The appellant responds:

 

…[T]he Municipality has not provided a satisfactory explanation for waiting [106] days after the 35 days limitation period expired before raising the section 13 [exemption].

 

…[T]here would not be any harm to the Municipality if this new [exemption] was not considered for adjudication since the argument relating to the safety, health and security  has been addressed [under the personal privacy exemption].

 

In the circumstances of this appeal, I have decided to permit the Municipality to raise the section 13 exemption.  I have reached this conclusion for the following reasons:

 

  • the Municipality’s concerns regarding safety, health and security were known to the appellant prior to the section 13 exemption being raised;

 

  • the appellant will not be prejudiced by the consideration of the section 13 exemption; and

 

  • although it is a discretionary exemption, section 13 engages the interests of the affected person, who could suffer significant prejudice were I not to allow the Municipality’s late exemption claim.

 

Accordingly, I will consider the section 13 exemption claim for Record 40.

 

Section 10(1) was also raised by the Municipality at the time that it raised section 13.  However, section 10(1) is a mandatory exemption section and 11.01 of the Code does not apply. Accordingly, I will consider its application to Records 67A and 69A.

                                      

DANGER TO SAFETY OR HEALTH

 

Introduction

 

The Municipality is relying upon section 13 to deny access to the severed portions of Record 40.  Record 40 is comprised of 33 pages of building plans relating to the construction of a compound at a specified address that contains the affected person’s home and research facility.  The plans contain drawings and provide specific details regarding construction specifications, materials, room locations and security features.  There are also two consultant reports attached to one of the building plans. One consultant report provides an architectural and engineering assessment regarding the stud specifications required to meet the needs of the construction project.  The other consultant report sets out the specifications and costs of constructing a particular phase of the project.

== SOURCE INFORMATION ==
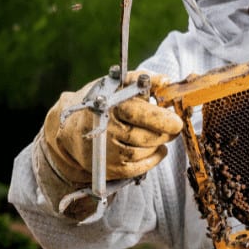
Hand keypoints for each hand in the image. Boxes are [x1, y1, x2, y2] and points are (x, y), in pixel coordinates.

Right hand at [43, 71, 182, 183]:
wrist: (72, 127)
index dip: (163, 119)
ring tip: (159, 134)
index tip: (176, 120)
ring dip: (158, 143)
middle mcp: (108, 132)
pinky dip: (153, 158)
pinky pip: (140, 167)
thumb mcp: (119, 84)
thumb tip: (166, 81)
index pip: (142, 115)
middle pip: (148, 137)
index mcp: (111, 108)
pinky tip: (155, 148)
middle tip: (173, 126)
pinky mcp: (110, 169)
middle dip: (165, 132)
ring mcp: (108, 153)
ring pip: (146, 152)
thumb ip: (143, 80)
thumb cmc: (102, 102)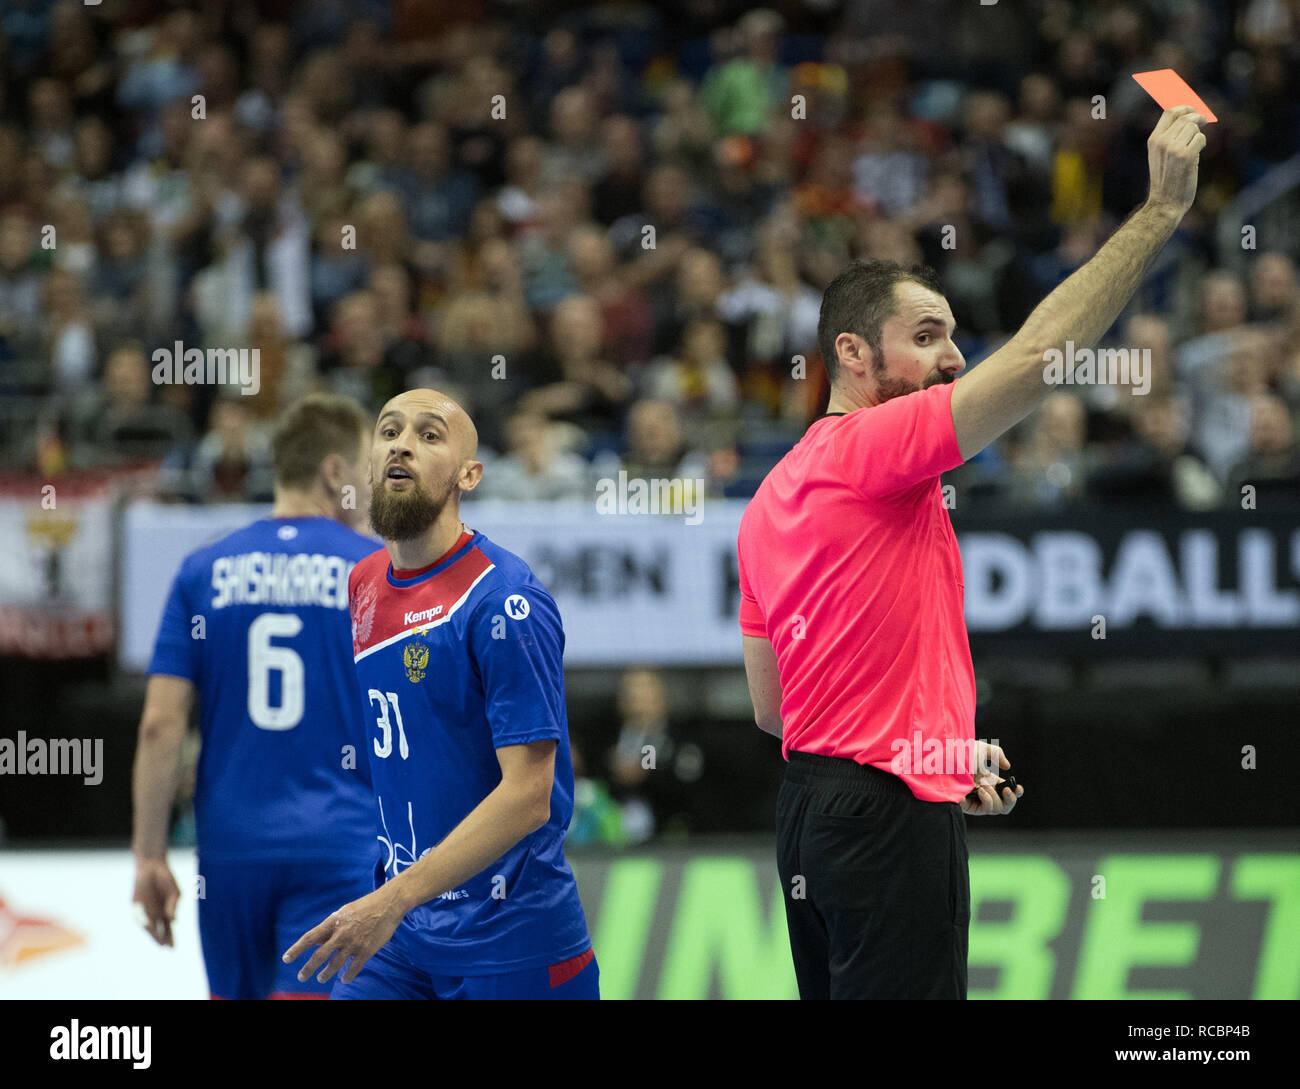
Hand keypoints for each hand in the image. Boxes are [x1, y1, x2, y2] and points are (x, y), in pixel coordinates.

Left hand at [133, 858, 179, 946]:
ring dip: (153, 933)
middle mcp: (155, 913)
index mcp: (166, 912)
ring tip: (158, 941)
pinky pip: (139, 916)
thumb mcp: (174, 892)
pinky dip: (144, 922)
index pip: (168, 929)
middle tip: (166, 947)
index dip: (170, 938)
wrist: (152, 866)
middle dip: (162, 939)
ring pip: (148, 925)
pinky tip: (149, 927)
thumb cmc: (165, 878)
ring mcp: (145, 909)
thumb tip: (173, 920)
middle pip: (158, 930)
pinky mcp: (136, 905)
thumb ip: (173, 906)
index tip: (172, 947)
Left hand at [282, 885, 406, 986]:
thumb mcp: (344, 912)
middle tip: (301, 977)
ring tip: (321, 978)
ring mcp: (353, 944)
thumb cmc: (365, 906)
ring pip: (334, 965)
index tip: (286, 959)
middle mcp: (341, 934)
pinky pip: (353, 968)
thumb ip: (332, 926)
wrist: (388, 904)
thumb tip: (318, 939)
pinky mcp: (366, 951)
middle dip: (308, 969)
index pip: (310, 938)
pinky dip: (348, 976)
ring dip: (325, 974)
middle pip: (319, 956)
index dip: (296, 949)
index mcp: (333, 922)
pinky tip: (345, 979)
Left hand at [960, 741, 1024, 815]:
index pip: (1005, 792)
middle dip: (1010, 799)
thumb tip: (1007, 767)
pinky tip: (981, 790)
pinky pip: (986, 809)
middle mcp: (984, 791)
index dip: (1015, 792)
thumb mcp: (981, 749)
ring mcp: (977, 800)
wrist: (944, 762)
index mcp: (988, 780)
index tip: (1018, 788)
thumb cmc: (959, 754)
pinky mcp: (969, 806)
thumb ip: (997, 754)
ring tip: (984, 785)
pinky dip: (988, 800)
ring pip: (998, 808)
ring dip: (995, 796)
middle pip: (1005, 805)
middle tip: (1006, 790)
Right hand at [1144, 105, 1207, 215]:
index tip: (1193, 110)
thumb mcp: (1160, 156)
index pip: (1170, 112)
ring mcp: (1173, 148)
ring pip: (1193, 127)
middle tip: (1204, 122)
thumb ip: (1170, 137)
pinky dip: (1202, 143)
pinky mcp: (1186, 156)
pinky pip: (1201, 138)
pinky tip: (1197, 153)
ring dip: (1198, 134)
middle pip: (1185, 117)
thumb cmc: (1166, 180)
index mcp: (1154, 140)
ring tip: (1195, 146)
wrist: (1165, 203)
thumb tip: (1190, 117)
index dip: (1185, 107)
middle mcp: (1162, 142)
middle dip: (1197, 118)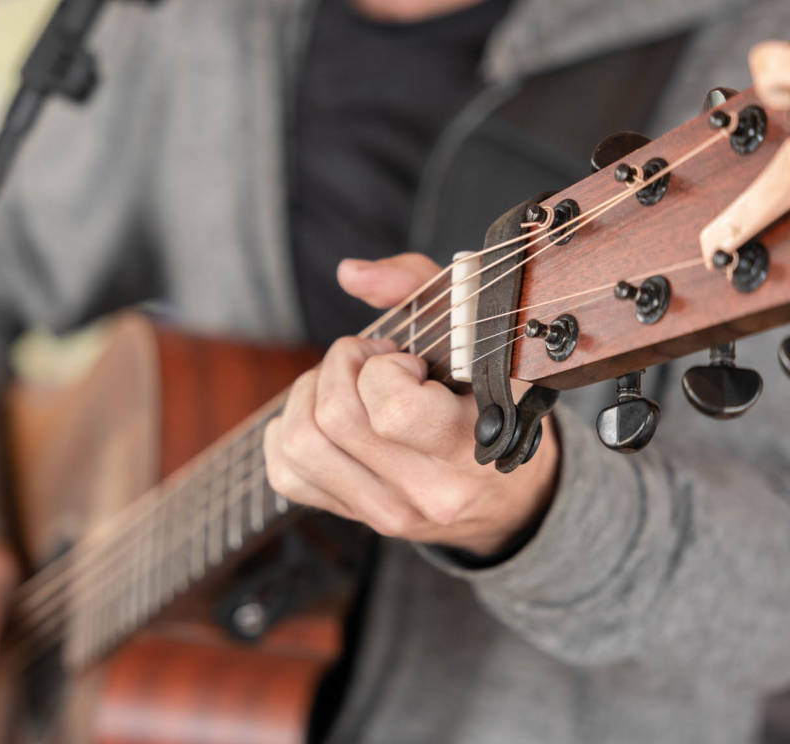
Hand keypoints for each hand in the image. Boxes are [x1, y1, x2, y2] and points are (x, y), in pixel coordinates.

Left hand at [264, 253, 558, 556]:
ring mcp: (385, 511)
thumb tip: (350, 274)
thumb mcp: (479, 337)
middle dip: (341, 365)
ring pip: (299, 443)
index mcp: (469, 448)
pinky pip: (284, 471)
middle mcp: (425, 491)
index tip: (407, 361)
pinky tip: (324, 415)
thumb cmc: (495, 401)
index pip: (394, 412)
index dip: (386, 369)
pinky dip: (289, 429)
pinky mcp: (350, 516)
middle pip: (334, 418)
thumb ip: (420, 287)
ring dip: (311, 394)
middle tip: (372, 360)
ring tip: (348, 384)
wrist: (505, 494)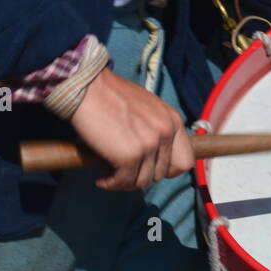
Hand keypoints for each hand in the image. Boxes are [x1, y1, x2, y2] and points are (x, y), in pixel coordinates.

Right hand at [71, 68, 194, 190]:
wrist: (86, 86)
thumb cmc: (109, 95)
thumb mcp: (146, 107)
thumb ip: (156, 128)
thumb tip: (154, 156)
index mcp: (172, 119)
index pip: (184, 161)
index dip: (167, 170)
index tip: (149, 169)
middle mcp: (165, 132)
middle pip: (161, 174)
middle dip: (141, 176)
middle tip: (123, 171)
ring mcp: (149, 145)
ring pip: (143, 181)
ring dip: (125, 182)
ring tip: (110, 174)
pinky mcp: (130, 156)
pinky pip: (124, 181)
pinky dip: (111, 184)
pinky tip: (101, 179)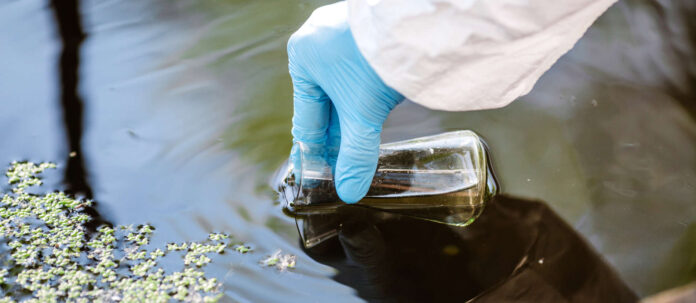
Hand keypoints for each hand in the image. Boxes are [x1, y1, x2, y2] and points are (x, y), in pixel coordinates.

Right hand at [287, 2, 403, 202]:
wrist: (416, 21)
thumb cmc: (377, 59)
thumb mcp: (362, 113)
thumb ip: (355, 155)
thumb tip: (349, 191)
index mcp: (302, 57)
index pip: (306, 118)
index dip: (312, 151)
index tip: (313, 173)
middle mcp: (318, 42)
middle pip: (326, 104)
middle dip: (336, 137)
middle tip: (339, 168)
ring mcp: (342, 32)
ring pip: (345, 89)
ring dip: (353, 118)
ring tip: (359, 147)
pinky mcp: (367, 32)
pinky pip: (361, 73)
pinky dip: (366, 96)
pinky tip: (375, 113)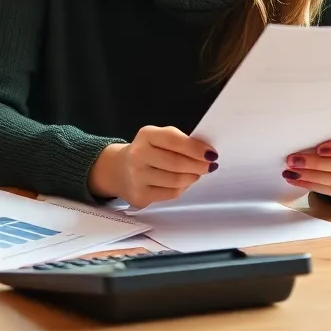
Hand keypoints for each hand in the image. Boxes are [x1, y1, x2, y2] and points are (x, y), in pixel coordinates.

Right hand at [87, 126, 217, 206]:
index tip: (211, 153)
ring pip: (175, 180)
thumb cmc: (147, 151)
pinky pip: (170, 193)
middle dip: (198, 165)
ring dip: (192, 177)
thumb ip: (178, 141)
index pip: (173, 139)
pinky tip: (183, 183)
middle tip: (210, 166)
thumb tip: (206, 153)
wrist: (119, 169)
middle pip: (176, 163)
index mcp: (145, 135)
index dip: (195, 147)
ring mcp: (137, 176)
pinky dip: (182, 188)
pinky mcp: (140, 195)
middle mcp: (138, 154)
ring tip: (196, 173)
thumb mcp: (158, 138)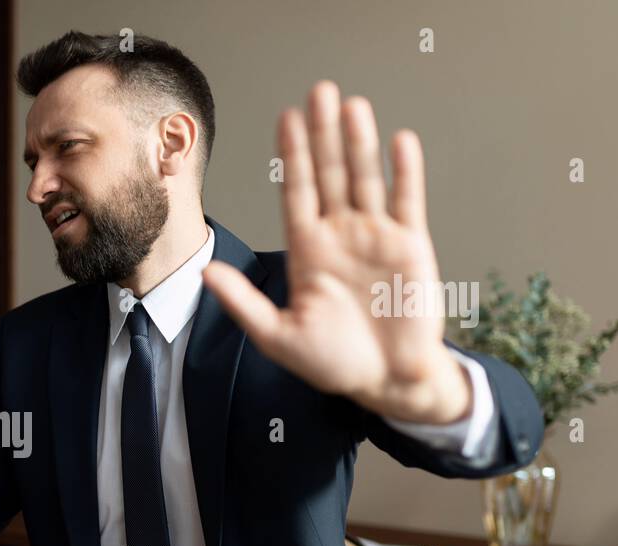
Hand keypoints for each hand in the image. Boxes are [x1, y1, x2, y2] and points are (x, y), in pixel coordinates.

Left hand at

== DIRECTIONS ==
**1)** In the appeal decision, how many pages of building plans make up Record 40?
**2)** From the appeal decision, reproduce word for word the part that opens with the words containing "The Municipality is" and closes with "of the project.".

== TASK-BY-TASK SOLUTIONS ==
**1)** 33 pages.

**2)**
The Municipality is relying upon section 13 to deny access to the severed portions of Record 40.  Record 40 is comprised of 33 pages of building plans relating to the construction of a compound at a specified address that contains the affected person’s home and research facility.  The plans contain drawings and provide specific details regarding construction specifications, materials, room locations and security features.  There are also two consultant reports attached to one of the building plans. One consultant report provides an architectural and engineering assessment regarding the stud specifications required to meet the needs of the construction project.  The other consultant report sets out the specifications and costs of constructing a particular phase of the project.